After the Non-Tendering Member gave timely notice of his election to purchase at the offered $10,000 purchase price, the Tendering Member made a written demand for adequate assurance of the Non-Tendering Member’s ability to repay at closing the LLC’s approximate $500,000 loan debt owed to the Tendering Member. The Non-Tendering Member not only failed to give adequate assurance, but also rejected any obligation to pay off the loan at closing.

The Tendering Member then brought suit for declaratory and other relief, alleging the Non-Tendering Member’s refusal and inability to meet the agreement’s closing conditions and seeking to enforce his reversionary right to purchase the Non-Tendering Member’s interest for $10,000.

The case was assigned to Manhattan Commercial Division Justice Charles E. Ramos who granted from the bench at oral argument the Tendering Member’s motion for summary judgment, essentially on the ground that the Non-Tendering Member admitted his inability to cause the LLC to repay the Tendering Member’s $500,000 loan and had failed to close within 90 days as required by the LLC agreement.

On the occasion of that ruling and the court’s subsequent written decision denying the Non-Tendering Member’s motion for reconsideration, Justice Ramos also rejected the Non-Tendering Member’s argument that the 180-day closing period applied rather than the 90-day period, and that he had lined up adequate financing for the loan repayment within the 180 days. In a subsequent order, Justice Ramos determined that the Tendering Member also was entitled to recover his legal fees as provided in the LLC agreement’s dispute resolution provision.

The court’s written decision denying the motion for reconsideration can be viewed here.

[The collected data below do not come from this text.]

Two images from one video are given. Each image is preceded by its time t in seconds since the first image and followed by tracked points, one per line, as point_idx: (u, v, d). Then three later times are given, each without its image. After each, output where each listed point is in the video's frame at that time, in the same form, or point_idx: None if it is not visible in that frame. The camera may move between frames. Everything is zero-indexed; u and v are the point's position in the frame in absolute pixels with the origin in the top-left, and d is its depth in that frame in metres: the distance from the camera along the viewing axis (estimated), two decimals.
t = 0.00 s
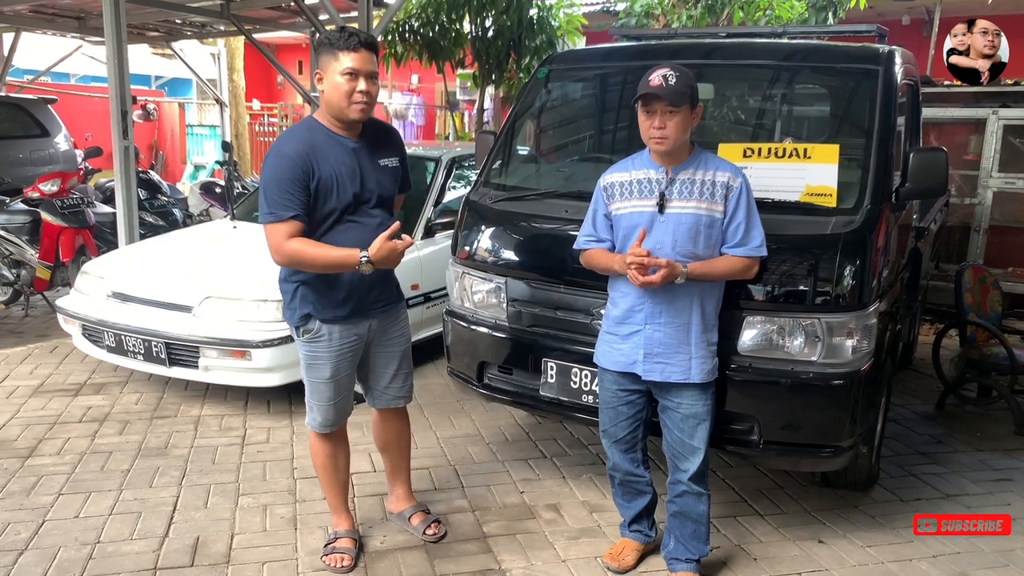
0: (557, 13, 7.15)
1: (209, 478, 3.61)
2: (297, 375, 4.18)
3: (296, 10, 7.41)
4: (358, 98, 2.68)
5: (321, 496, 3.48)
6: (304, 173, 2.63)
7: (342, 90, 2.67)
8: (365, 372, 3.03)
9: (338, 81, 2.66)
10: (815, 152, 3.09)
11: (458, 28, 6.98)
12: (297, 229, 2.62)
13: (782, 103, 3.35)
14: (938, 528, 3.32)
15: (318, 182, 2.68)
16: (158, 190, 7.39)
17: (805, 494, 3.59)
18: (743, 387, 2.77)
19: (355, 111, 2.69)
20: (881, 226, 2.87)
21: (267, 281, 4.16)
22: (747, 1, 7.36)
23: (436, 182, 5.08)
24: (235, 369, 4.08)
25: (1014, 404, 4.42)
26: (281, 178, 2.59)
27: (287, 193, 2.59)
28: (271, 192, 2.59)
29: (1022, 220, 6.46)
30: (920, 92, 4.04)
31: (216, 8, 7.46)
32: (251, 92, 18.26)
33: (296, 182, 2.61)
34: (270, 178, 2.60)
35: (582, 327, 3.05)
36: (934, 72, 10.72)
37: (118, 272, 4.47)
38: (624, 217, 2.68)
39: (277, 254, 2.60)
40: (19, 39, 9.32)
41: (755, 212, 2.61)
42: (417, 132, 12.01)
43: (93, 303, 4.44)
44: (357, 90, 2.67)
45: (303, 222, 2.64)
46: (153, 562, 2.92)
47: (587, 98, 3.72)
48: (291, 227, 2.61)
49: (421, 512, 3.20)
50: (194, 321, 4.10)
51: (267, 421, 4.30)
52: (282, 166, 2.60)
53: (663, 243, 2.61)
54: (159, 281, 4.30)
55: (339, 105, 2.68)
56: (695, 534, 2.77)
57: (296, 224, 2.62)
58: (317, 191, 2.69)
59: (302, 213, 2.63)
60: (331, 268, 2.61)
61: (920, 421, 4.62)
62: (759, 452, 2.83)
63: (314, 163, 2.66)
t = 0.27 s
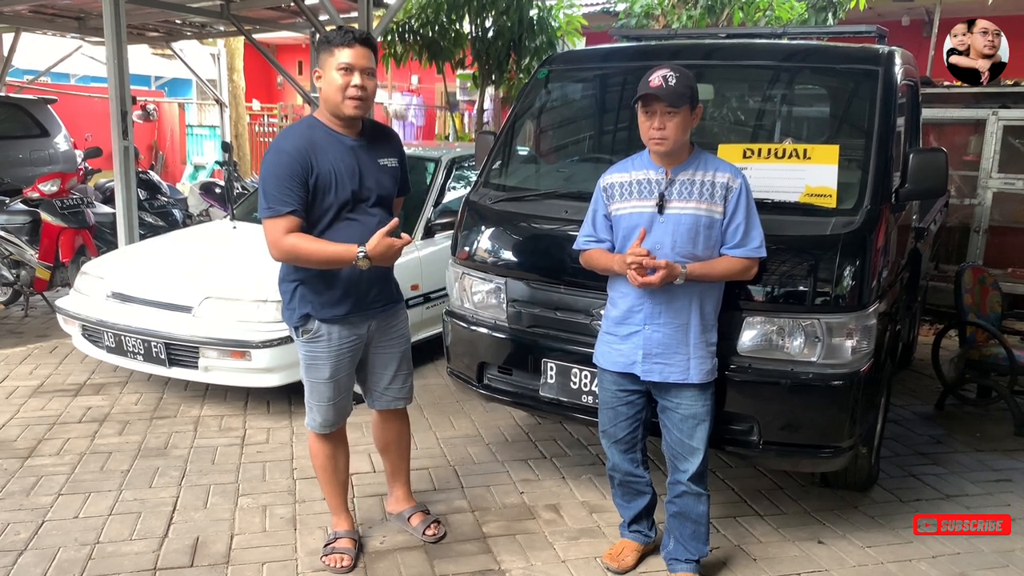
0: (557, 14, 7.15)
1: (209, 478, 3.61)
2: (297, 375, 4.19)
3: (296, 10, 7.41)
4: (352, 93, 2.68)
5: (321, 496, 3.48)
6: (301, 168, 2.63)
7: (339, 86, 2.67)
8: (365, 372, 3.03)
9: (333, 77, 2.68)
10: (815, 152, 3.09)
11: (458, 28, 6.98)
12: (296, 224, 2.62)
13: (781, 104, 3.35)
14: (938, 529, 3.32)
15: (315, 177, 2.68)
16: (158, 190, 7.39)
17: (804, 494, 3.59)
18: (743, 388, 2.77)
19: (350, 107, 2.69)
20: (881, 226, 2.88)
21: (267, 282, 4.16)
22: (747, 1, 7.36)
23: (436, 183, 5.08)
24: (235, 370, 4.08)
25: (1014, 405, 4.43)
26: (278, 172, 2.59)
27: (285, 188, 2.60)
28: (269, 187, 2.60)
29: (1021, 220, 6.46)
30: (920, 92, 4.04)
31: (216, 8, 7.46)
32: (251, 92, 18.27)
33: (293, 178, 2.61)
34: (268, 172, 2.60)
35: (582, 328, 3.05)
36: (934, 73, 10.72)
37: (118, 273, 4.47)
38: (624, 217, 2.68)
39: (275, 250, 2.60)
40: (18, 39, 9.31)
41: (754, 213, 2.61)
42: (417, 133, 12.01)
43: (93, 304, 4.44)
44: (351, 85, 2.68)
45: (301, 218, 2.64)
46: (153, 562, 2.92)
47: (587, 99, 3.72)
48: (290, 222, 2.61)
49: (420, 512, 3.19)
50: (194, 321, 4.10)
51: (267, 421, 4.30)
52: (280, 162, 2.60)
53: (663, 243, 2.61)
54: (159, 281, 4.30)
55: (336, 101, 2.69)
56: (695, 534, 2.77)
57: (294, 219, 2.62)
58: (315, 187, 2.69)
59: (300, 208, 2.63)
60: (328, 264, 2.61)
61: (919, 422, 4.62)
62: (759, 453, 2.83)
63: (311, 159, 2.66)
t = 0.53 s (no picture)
0: (557, 14, 7.15)
1: (209, 478, 3.62)
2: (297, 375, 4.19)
3: (295, 10, 7.41)
4: (347, 98, 2.70)
5: (321, 496, 3.48)
6: (301, 165, 2.64)
7: (337, 87, 2.69)
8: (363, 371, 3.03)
9: (332, 82, 2.70)
10: (815, 153, 3.09)
11: (458, 29, 6.98)
12: (297, 219, 2.62)
13: (781, 104, 3.35)
14: (938, 529, 3.32)
15: (314, 175, 2.68)
16: (158, 190, 7.39)
17: (804, 495, 3.59)
18: (743, 388, 2.77)
19: (346, 109, 2.71)
20: (881, 227, 2.88)
21: (267, 282, 4.16)
22: (747, 1, 7.36)
23: (436, 183, 5.08)
24: (235, 370, 4.08)
25: (1014, 405, 4.42)
26: (278, 168, 2.60)
27: (284, 184, 2.60)
28: (268, 182, 2.60)
29: (1021, 220, 6.46)
30: (920, 92, 4.05)
31: (216, 8, 7.46)
32: (251, 92, 18.27)
33: (292, 174, 2.62)
34: (268, 168, 2.61)
35: (582, 328, 3.05)
36: (934, 73, 10.72)
37: (118, 273, 4.47)
38: (624, 218, 2.68)
39: (278, 242, 2.58)
40: (18, 40, 9.31)
41: (754, 213, 2.62)
42: (417, 133, 12.02)
43: (93, 304, 4.44)
44: (347, 90, 2.69)
45: (301, 212, 2.64)
46: (153, 563, 2.92)
47: (587, 99, 3.72)
48: (291, 216, 2.60)
49: (420, 511, 3.20)
50: (194, 321, 4.10)
51: (267, 421, 4.30)
52: (279, 158, 2.61)
53: (663, 244, 2.61)
54: (159, 281, 4.30)
55: (335, 104, 2.70)
56: (695, 534, 2.77)
57: (296, 212, 2.62)
58: (314, 185, 2.69)
59: (299, 203, 2.63)
60: (330, 257, 2.59)
61: (919, 422, 4.62)
62: (759, 453, 2.83)
63: (310, 157, 2.67)
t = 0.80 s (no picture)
0: (557, 14, 7.15)
1: (209, 478, 3.62)
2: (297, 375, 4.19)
3: (295, 10, 7.41)
4: (353, 105, 2.70)
5: (321, 496, 3.48)
6: (302, 168, 2.64)
7: (342, 91, 2.69)
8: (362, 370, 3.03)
9: (337, 86, 2.70)
10: (815, 153, 3.09)
11: (458, 29, 6.98)
12: (295, 221, 2.62)
13: (781, 104, 3.35)
14: (938, 529, 3.32)
15: (315, 178, 2.68)
16: (158, 190, 7.39)
17: (804, 495, 3.59)
18: (743, 388, 2.77)
19: (351, 114, 2.71)
20: (881, 227, 2.88)
21: (267, 282, 4.17)
22: (747, 2, 7.37)
23: (436, 183, 5.08)
24: (235, 370, 4.08)
25: (1014, 405, 4.43)
26: (279, 170, 2.60)
27: (285, 185, 2.60)
28: (270, 184, 2.60)
29: (1021, 221, 6.47)
30: (920, 93, 4.05)
31: (216, 8, 7.46)
32: (251, 92, 18.28)
33: (293, 176, 2.62)
34: (269, 170, 2.61)
35: (581, 328, 3.05)
36: (934, 73, 10.73)
37: (118, 273, 4.47)
38: (624, 218, 2.68)
39: (275, 244, 2.59)
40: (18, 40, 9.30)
41: (755, 213, 2.62)
42: (417, 133, 12.02)
43: (93, 304, 4.44)
44: (354, 97, 2.69)
45: (300, 214, 2.64)
46: (153, 562, 2.92)
47: (587, 99, 3.72)
48: (290, 218, 2.60)
49: (404, 496, 3.30)
50: (194, 321, 4.10)
51: (267, 421, 4.30)
52: (281, 160, 2.61)
53: (662, 244, 2.61)
54: (159, 281, 4.30)
55: (339, 109, 2.70)
56: (695, 535, 2.77)
57: (295, 215, 2.62)
58: (314, 187, 2.69)
59: (299, 205, 2.63)
60: (324, 265, 2.58)
61: (919, 422, 4.62)
62: (759, 453, 2.83)
63: (312, 159, 2.67)
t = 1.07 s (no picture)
0: (557, 13, 7.15)
1: (209, 478, 3.62)
2: (297, 375, 4.19)
3: (295, 10, 7.41)
4: (359, 98, 2.69)
5: (321, 496, 3.48)
6: (302, 166, 2.65)
7: (346, 89, 2.69)
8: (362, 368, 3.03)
9: (341, 82, 2.70)
10: (815, 152, 3.09)
11: (458, 28, 6.98)
12: (290, 219, 2.63)
13: (782, 104, 3.35)
14: (938, 529, 3.32)
15: (316, 176, 2.69)
16: (158, 190, 7.39)
17: (804, 494, 3.59)
18: (743, 388, 2.77)
19: (358, 108, 2.70)
20: (881, 226, 2.87)
21: (267, 282, 4.16)
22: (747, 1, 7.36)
23: (436, 182, 5.08)
24: (235, 370, 4.08)
25: (1014, 404, 4.42)
26: (278, 168, 2.61)
27: (283, 183, 2.61)
28: (270, 182, 2.61)
29: (1021, 220, 6.46)
30: (921, 93, 4.05)
31: (215, 8, 7.46)
32: (251, 92, 18.28)
33: (292, 174, 2.63)
34: (270, 168, 2.62)
35: (581, 328, 3.05)
36: (934, 72, 10.72)
37: (118, 273, 4.47)
38: (624, 216, 2.69)
39: (272, 242, 2.60)
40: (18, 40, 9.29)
41: (755, 216, 2.61)
42: (417, 133, 12.01)
43: (93, 304, 4.44)
44: (358, 90, 2.69)
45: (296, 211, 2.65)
46: (153, 563, 2.92)
47: (587, 99, 3.72)
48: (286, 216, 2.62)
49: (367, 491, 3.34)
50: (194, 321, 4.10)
51: (267, 421, 4.30)
52: (281, 159, 2.62)
53: (660, 242, 2.61)
54: (159, 281, 4.30)
55: (344, 106, 2.70)
56: (695, 535, 2.77)
57: (290, 214, 2.63)
58: (315, 185, 2.70)
59: (296, 203, 2.64)
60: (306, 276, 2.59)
61: (920, 422, 4.62)
62: (759, 453, 2.83)
63: (312, 157, 2.68)
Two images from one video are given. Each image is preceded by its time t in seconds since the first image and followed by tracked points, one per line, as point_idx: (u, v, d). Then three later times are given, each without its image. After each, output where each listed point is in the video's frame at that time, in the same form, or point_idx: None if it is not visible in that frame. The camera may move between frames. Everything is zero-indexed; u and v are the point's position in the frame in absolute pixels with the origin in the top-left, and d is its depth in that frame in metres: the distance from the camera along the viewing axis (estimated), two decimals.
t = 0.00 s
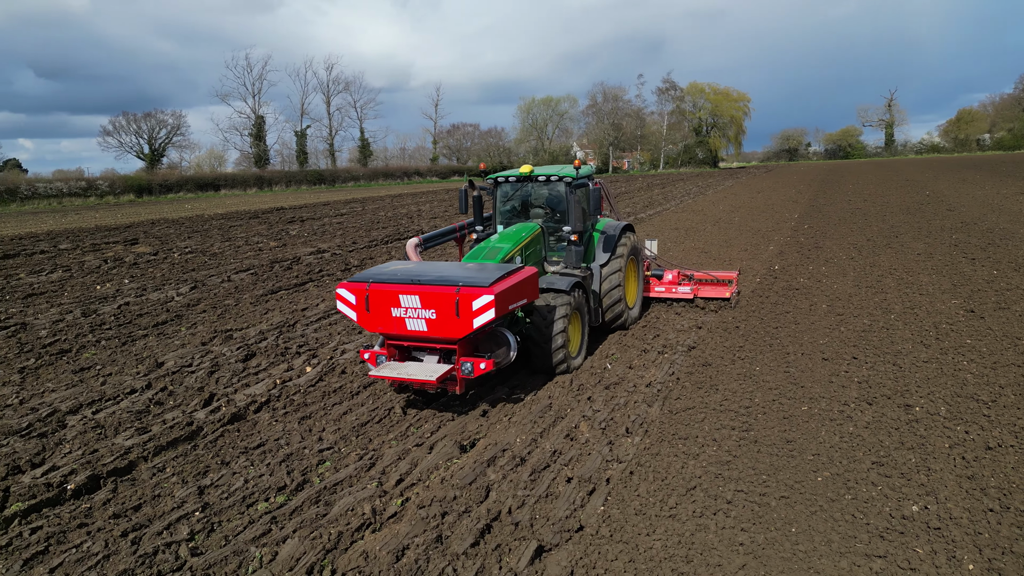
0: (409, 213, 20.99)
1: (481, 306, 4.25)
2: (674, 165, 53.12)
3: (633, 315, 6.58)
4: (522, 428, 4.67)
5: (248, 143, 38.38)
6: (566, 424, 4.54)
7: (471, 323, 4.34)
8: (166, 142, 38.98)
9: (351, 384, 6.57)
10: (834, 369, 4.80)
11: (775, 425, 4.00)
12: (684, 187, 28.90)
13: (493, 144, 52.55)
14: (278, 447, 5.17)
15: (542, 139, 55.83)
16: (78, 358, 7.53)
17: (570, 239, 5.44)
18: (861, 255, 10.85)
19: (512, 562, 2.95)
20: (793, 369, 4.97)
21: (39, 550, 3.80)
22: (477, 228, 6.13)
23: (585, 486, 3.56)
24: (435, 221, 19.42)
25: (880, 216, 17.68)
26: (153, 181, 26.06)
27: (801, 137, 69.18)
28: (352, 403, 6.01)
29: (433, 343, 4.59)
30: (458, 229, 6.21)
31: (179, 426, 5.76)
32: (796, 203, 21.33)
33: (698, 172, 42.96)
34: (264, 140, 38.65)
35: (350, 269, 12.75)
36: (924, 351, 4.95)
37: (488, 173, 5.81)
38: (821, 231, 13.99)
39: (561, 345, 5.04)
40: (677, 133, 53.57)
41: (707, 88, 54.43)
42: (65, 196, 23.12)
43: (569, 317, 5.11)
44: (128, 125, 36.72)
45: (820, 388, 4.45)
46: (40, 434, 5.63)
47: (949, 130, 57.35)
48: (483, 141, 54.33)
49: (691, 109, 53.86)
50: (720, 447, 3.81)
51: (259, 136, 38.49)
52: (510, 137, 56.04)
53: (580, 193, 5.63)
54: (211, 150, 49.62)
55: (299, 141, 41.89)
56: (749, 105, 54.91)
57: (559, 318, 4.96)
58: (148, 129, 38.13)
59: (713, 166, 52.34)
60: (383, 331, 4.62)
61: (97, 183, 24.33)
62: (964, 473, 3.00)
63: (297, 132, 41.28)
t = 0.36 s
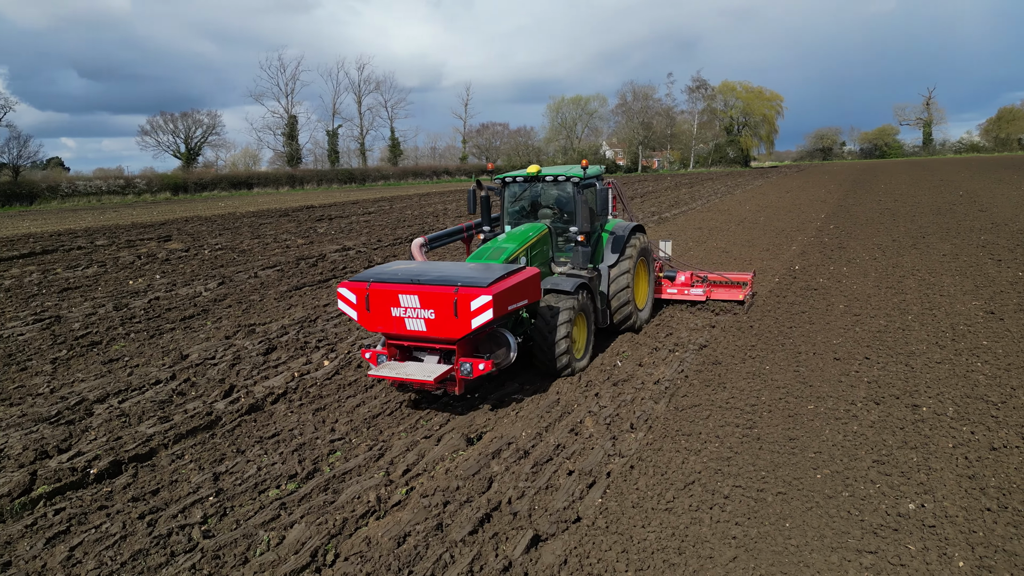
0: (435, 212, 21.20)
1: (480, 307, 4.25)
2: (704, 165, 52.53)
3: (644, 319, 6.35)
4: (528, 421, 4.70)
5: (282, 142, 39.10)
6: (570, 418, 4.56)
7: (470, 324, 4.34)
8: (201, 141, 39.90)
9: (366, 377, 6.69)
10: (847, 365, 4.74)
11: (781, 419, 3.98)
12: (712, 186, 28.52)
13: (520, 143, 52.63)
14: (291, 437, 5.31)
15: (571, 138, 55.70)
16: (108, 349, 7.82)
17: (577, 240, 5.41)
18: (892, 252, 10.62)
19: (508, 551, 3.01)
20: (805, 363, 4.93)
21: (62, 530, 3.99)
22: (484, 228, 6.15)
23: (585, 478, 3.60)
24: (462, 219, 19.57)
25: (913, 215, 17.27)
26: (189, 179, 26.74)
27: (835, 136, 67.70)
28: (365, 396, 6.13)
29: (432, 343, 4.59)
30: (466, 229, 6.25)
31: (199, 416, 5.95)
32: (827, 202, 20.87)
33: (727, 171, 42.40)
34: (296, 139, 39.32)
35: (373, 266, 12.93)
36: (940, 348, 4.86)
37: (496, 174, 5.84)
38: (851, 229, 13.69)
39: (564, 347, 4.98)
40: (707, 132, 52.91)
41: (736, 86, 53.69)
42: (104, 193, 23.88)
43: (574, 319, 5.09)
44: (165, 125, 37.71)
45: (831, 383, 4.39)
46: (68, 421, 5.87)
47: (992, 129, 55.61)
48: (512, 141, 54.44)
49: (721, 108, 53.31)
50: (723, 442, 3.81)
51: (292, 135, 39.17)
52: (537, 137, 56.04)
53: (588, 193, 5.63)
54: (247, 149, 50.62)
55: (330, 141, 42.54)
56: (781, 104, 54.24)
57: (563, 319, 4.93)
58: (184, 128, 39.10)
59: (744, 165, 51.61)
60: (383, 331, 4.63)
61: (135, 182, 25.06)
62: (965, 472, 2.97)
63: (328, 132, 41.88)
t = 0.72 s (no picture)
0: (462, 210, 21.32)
1: (477, 308, 4.27)
2: (734, 164, 51.73)
3: (654, 321, 6.17)
4: (537, 412, 4.74)
5: (313, 142, 39.73)
6: (578, 411, 4.57)
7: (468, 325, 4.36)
8: (235, 141, 40.72)
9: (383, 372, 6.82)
10: (861, 360, 4.66)
11: (788, 412, 3.95)
12: (742, 184, 28.10)
13: (547, 142, 52.60)
14: (308, 428, 5.45)
15: (598, 137, 55.43)
16: (139, 343, 8.11)
17: (584, 240, 5.39)
18: (926, 250, 10.34)
19: (509, 539, 3.09)
20: (820, 358, 4.85)
21: (88, 513, 4.19)
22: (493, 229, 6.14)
23: (588, 470, 3.65)
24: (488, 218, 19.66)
25: (951, 214, 16.78)
26: (223, 179, 27.35)
27: (870, 134, 66.07)
28: (381, 390, 6.24)
29: (432, 345, 4.60)
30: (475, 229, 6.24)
31: (222, 407, 6.15)
32: (863, 200, 20.38)
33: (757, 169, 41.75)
34: (327, 139, 39.89)
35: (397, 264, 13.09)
36: (960, 345, 4.76)
37: (504, 175, 5.84)
38: (884, 228, 13.37)
39: (567, 350, 4.91)
40: (738, 130, 52.12)
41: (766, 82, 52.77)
42: (142, 193, 24.60)
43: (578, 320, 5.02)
44: (200, 125, 38.59)
45: (843, 377, 4.34)
46: (98, 412, 6.11)
47: None
48: (539, 141, 54.40)
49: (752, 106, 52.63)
50: (728, 436, 3.80)
51: (323, 135, 39.76)
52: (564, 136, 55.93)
53: (595, 193, 5.61)
54: (280, 150, 51.52)
55: (360, 140, 43.07)
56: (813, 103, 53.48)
57: (566, 320, 4.86)
58: (219, 129, 39.98)
59: (775, 164, 50.73)
60: (384, 331, 4.69)
61: (171, 181, 25.72)
62: (967, 471, 2.95)
63: (358, 132, 42.38)
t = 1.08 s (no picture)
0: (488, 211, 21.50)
1: (475, 313, 4.30)
2: (765, 163, 50.89)
3: (663, 324, 6.04)
4: (545, 409, 4.82)
5: (344, 143, 40.39)
6: (586, 409, 4.63)
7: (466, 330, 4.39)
8: (269, 143, 41.62)
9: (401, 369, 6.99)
10: (873, 359, 4.62)
11: (793, 411, 3.97)
12: (772, 184, 27.73)
13: (574, 142, 52.55)
14: (326, 423, 5.64)
15: (625, 137, 55.18)
16: (171, 340, 8.45)
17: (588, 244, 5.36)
18: (957, 252, 10.12)
19: (509, 530, 3.21)
20: (830, 356, 4.82)
21: (118, 500, 4.43)
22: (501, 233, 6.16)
23: (590, 467, 3.73)
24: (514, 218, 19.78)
25: (989, 214, 16.34)
26: (257, 180, 27.99)
27: (907, 132, 64.40)
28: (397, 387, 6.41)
29: (431, 350, 4.66)
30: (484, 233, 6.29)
31: (246, 403, 6.39)
32: (896, 200, 19.96)
33: (788, 169, 41.11)
34: (358, 140, 40.50)
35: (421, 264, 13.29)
36: (976, 348, 4.70)
37: (512, 180, 5.90)
38: (915, 229, 13.10)
39: (570, 357, 4.87)
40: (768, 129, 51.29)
41: (796, 81, 51.85)
42: (180, 194, 25.36)
43: (581, 325, 4.97)
44: (236, 128, 39.54)
45: (853, 374, 4.33)
46: (130, 405, 6.41)
47: None
48: (567, 141, 54.35)
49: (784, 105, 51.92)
50: (731, 433, 3.84)
51: (354, 137, 40.39)
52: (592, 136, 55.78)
53: (601, 197, 5.59)
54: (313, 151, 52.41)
55: (390, 142, 43.58)
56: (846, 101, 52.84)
57: (569, 326, 4.81)
58: (253, 131, 40.97)
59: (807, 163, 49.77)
60: (385, 337, 4.68)
61: (207, 183, 26.42)
62: (965, 472, 2.96)
63: (388, 133, 42.91)
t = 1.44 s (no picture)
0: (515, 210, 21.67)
1: (474, 311, 4.28)
2: (797, 161, 50.02)
3: (673, 323, 5.95)
4: (556, 398, 4.91)
5: (376, 144, 41.04)
6: (596, 398, 4.71)
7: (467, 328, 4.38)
8: (303, 144, 42.49)
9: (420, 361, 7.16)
10: (886, 352, 4.62)
11: (800, 401, 4.00)
12: (802, 183, 27.37)
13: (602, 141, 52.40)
14: (347, 410, 5.84)
15: (654, 136, 54.84)
16: (203, 332, 8.78)
17: (596, 243, 5.30)
18: (989, 250, 9.93)
19: (515, 510, 3.34)
20: (843, 349, 4.82)
21: (150, 478, 4.69)
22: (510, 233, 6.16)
23: (596, 453, 3.83)
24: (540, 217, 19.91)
25: None
26: (290, 181, 28.62)
27: (946, 129, 62.60)
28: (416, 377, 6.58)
29: (433, 347, 4.64)
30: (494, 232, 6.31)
31: (272, 391, 6.63)
32: (930, 198, 19.57)
33: (821, 168, 40.37)
34: (390, 141, 41.09)
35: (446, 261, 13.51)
36: (994, 343, 4.66)
37: (521, 179, 5.81)
38: (946, 227, 12.86)
39: (574, 354, 4.85)
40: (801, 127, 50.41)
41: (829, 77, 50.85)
42: (217, 193, 26.11)
43: (586, 323, 4.94)
44: (271, 129, 40.46)
45: (863, 367, 4.36)
46: (163, 392, 6.70)
47: None
48: (595, 140, 54.21)
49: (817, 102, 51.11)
50: (736, 421, 3.91)
51: (385, 138, 41.00)
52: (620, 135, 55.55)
53: (609, 195, 5.53)
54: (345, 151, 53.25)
55: (421, 142, 44.06)
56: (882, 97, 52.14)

One last observation: I’ve seen many owner agreements with shotgun provisions, but until this case I’d never seen one that allowed the recipient of the buy-sell offer to re-set the purchase price after the recipient’s election to buy or sell by means of a binding fair market value appraisal. Such a provision, it strikes me, undermines the central premise of the efficiency and price-setting fairness of the shotgun mechanism, and ought to be avoided.